Australarus Temporal range: Early Miocene PreꞒ Ꞓ O S D C P T J K Pg N

Scientific classification
- Kingdom: Animalia
- Phylum: Chordata
- Class: Aves
- Order: Charadriiformes
- Family: Laridae
- Genus: †Australarus De Pietri et al., 2025
- Species: †A. bakeri
- Binomial name: †Australarus bakeri De Pietri et al., 2025

= Australarus =

- Genus: Australarus
- Species: bakeri
- Authority: De Pietri et al., 2025
- Parent authority: De Pietri et al., 2025

Extinct genus of birds

Australarus (south gull) is a genus of extinct gull like bird that lived in New Zealand in the early Miocene. It currently only contains one species: Australarus bakeri.

== Discovery and naming ==
The holotype was first collected on 17 March 2019 in the Bannockburn formation in St Bathans, consisting only of the right humerus. More remains were found in Malta Creek, and Croc Site 1 which included coracoids and quadrates. Some tentative material has also been assigned to this taxon, including a sternum.
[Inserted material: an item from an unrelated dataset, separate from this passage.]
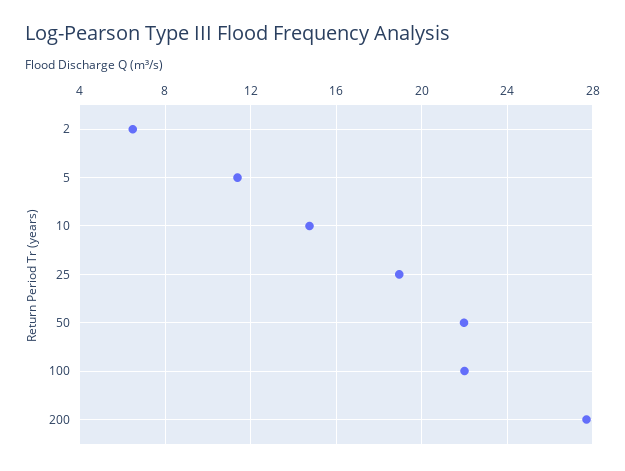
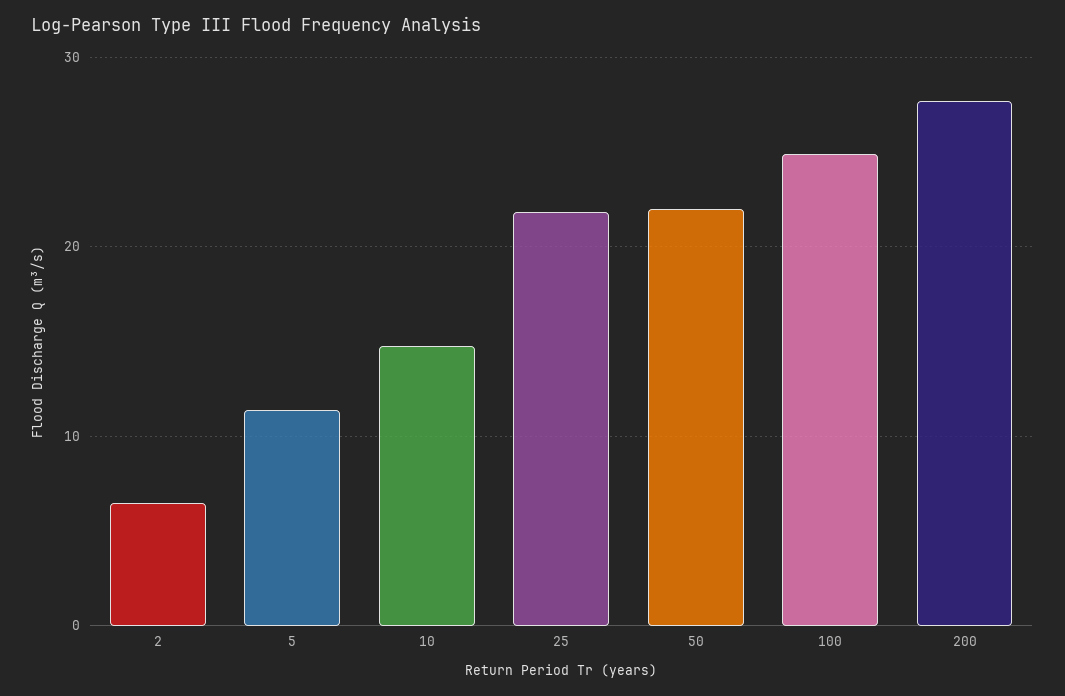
25: 19 -> 22
100: 22 -> 25

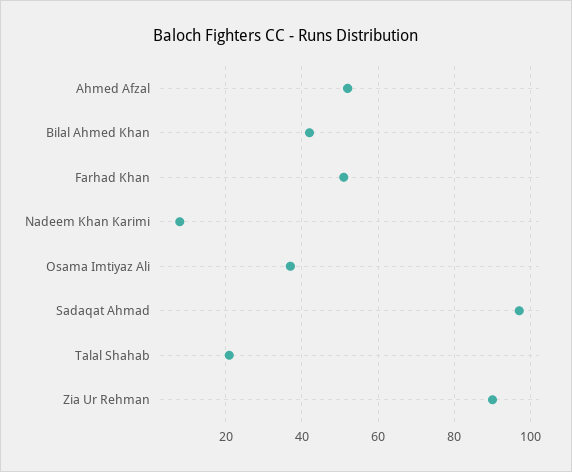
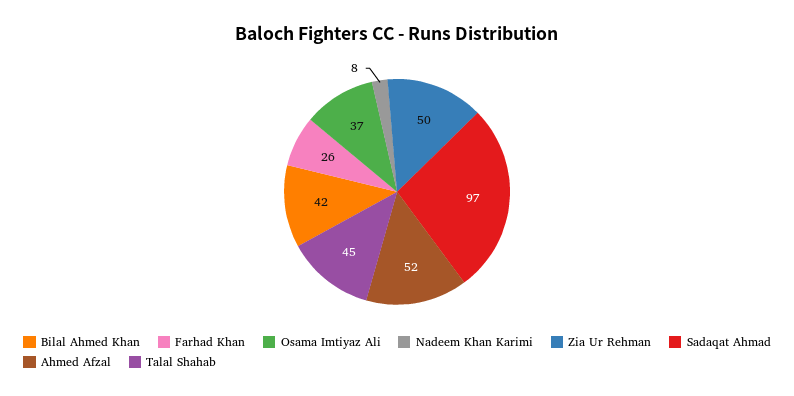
Farhad Khan: 50 -> 26
Talal Shahab: 20 -> 45
Zia Ur Rehman: 90 -> 50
The generic name combines the Latin word for south being austral and gull being larus, and the specific name is named in honour of Allan J Baker, a New Zealand ornithologist who studied the evolution of seabirds.

== Description ==
Australarus is a small species, being comparable to the least tern. It also lacks pneumatic holes (air holes) in the coracoid and humerus bones, suggesting it relied less on flight. Other diagnostic traits include the processus acrocoracoideus bulging on the ventral (lower) side of the coracoid, and an elongated crista deltopectoralis which both could suggest a stronger attachment with muscles.

== Classification ==
Australarus was found to be in the family of Laridae thanks to features such as a developed fossa pneumotricipitalis. Probable plesiomorphic (ancestral traits) and differences in modern members also seem to indicate that Australarus would have diverged early in Laridae.

== Paleobiology ==
Some of the recovered specimens have striated lines, which may indicate the presence of immature individuals.

== Paleoecology ==

Australarus was found in St Bathans, specifically in the Bannockburn formation, which was once a giant shallow freshwater lake. It would have lived with various other species like Proapteryx, and Cnemiornis catirae. Like most members in its family, it probably fed on small fish and aquatic invertebrates. It is also likely that Australarus bred there, with evidence of juvenile individuals.